----- DATA EXTRACTS -----

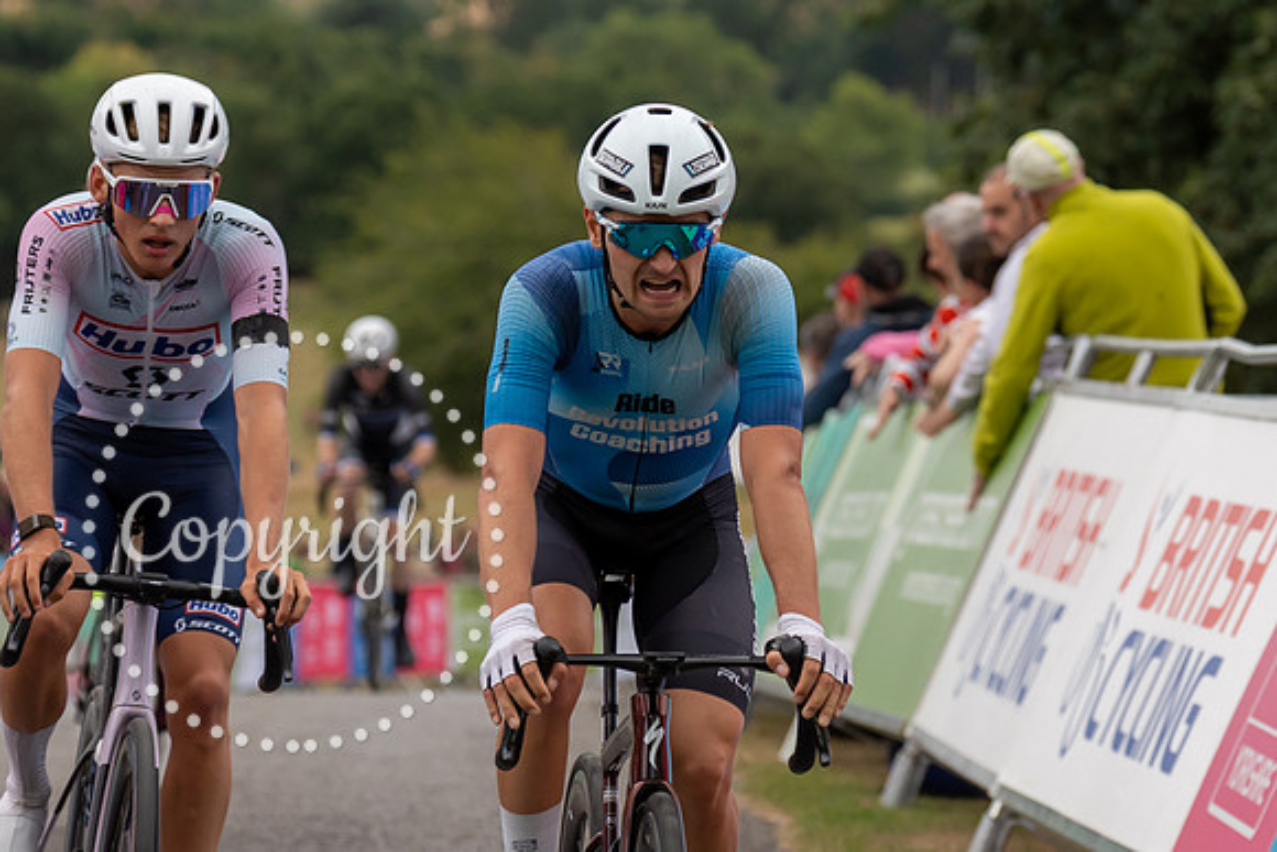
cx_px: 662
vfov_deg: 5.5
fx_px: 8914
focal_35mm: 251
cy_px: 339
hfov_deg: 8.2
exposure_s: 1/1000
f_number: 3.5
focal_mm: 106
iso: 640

-----
----- DATA EXTRACTS -----

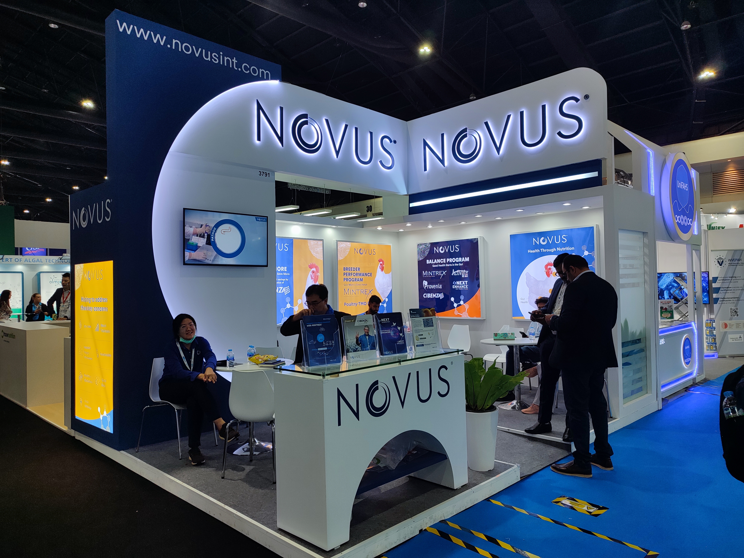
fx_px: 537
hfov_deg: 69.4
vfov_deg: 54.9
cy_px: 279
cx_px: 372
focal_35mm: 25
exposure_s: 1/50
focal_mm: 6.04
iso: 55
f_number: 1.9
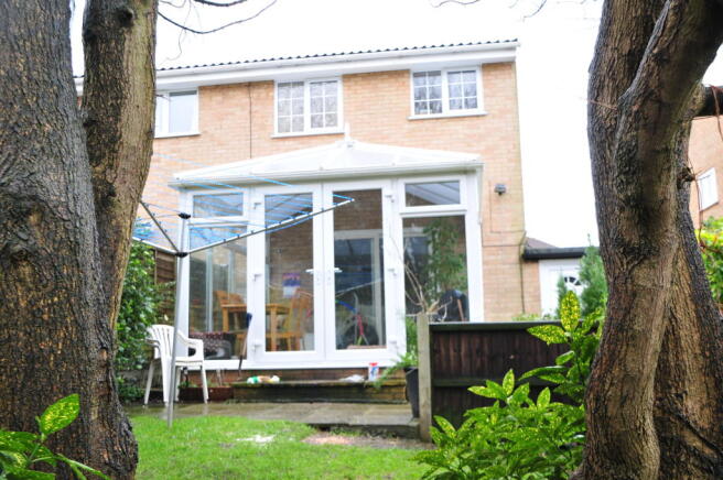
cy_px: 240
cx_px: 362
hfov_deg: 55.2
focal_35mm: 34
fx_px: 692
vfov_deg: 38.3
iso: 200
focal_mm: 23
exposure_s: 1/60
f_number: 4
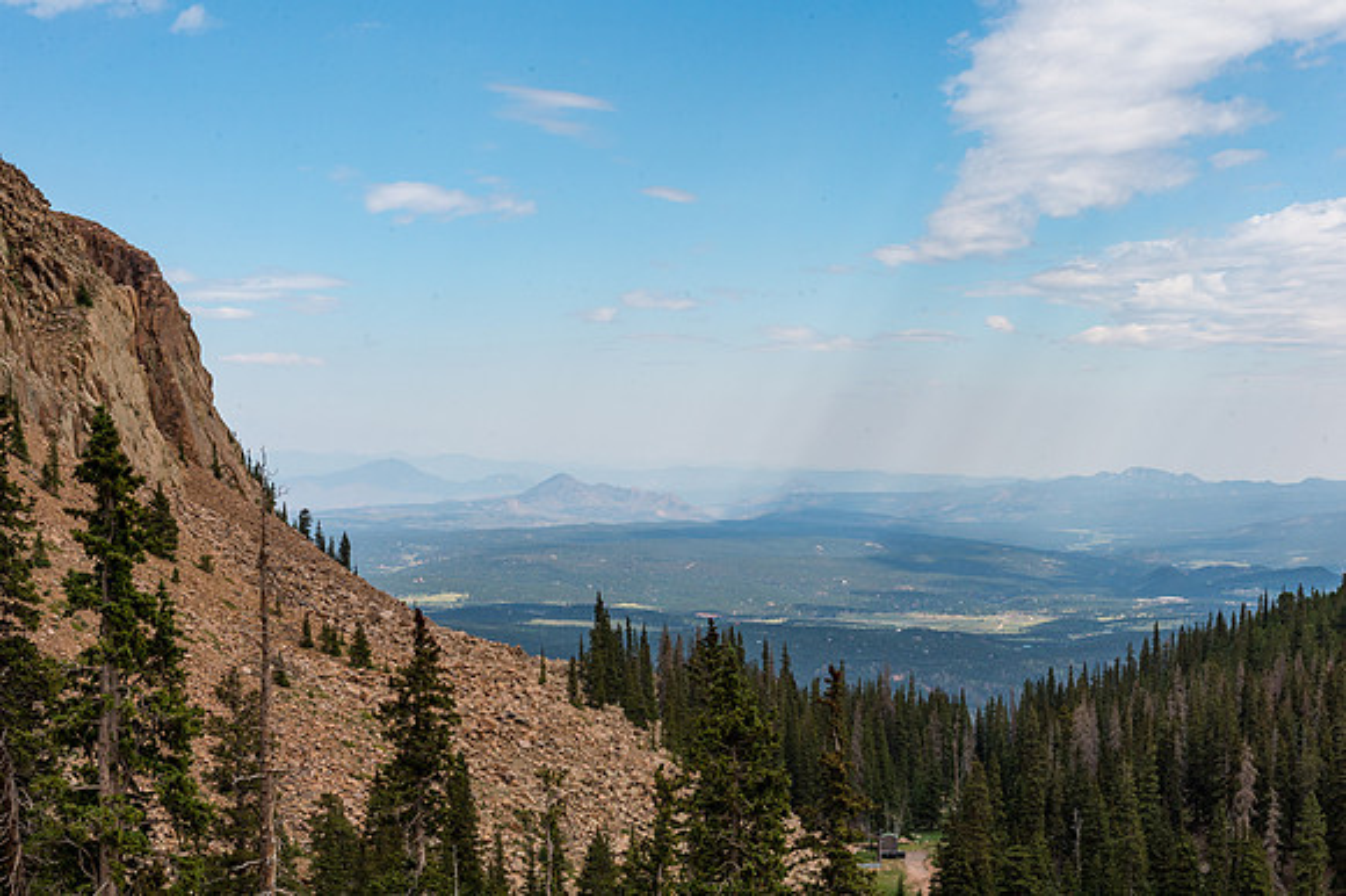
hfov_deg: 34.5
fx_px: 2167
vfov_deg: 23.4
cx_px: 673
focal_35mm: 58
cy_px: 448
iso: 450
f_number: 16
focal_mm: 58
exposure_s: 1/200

-----

** THE PROBLEM **
With the pictures removed from your copy, retype the lines above from the one that contains "hfov_deg: 55.2" through the one that contains "exposure_s: 1/200", exactly.

** FINISHED TASK **
hfov_deg: 55.2
focal_35mm: 34
fx_px: 692
vfov_deg: 38.3
iso: 200
focal_mm: 23
exposure_s: 1/60
f_number: 4
hfov_deg: 34.5
fx_px: 2167
vfov_deg: 23.4
cx_px: 673
focal_35mm: 58
cy_px: 448
iso: 450
f_number: 16
focal_mm: 58
exposure_s: 1/200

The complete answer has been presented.